I lost a very nice cell phone to the “baggies are waterproof” concept. They’re only waterproof till they develop a pinhole or they don’t get closed all the way, then they serve to hold the water next to the phone.
I now use a ziploc inside of a drybox (guaranteed not to leak and it floats) inside of a drybag and I still kinda wish I had water resistance in case of condensation (put the phone in the box on a warm humid afternoon, decide to make a phone call in the cold morning and find that you probably should have made other arrangements.
January 14th, 2010 at 9:15 am
@bryan314 – re: condensation. That is an annoying problem. I’ve had it happen with watches, without ever taking them underwater. It’s the “waterproof” seal that actually traps moisture inside. Don’t know what the deal is with cellphones, but the ones I’ve had are not waterproof in any sense. Never had any condensation problems, either, and I’ve taken them from Utah to Georgia and Illinois and Massachusetts and back.
Suggest using those silicate drying packs if you want to mess with baggies and dryboxes, but since phones aren’t really waterproof that may not be necessary.

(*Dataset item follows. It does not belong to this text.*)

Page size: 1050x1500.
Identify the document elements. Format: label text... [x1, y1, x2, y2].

January 16th, 2010 at 1:00 am
@hmoulding — The condensation problems happen when you take the non-waterproof phone and put it in a waterproof enclosure because of the water in the environment (non-expert kayaking, friendly curvy rivers, power washing of the cockpit when you find yourself with your deck facing the current…well, you get the idea). Silicate drying packs might be an option if they’re cheap…even better if there’s a way to refresh them.
OR I could acquire a water resistant milspec phone….but that still doesn’t get me my smartphone.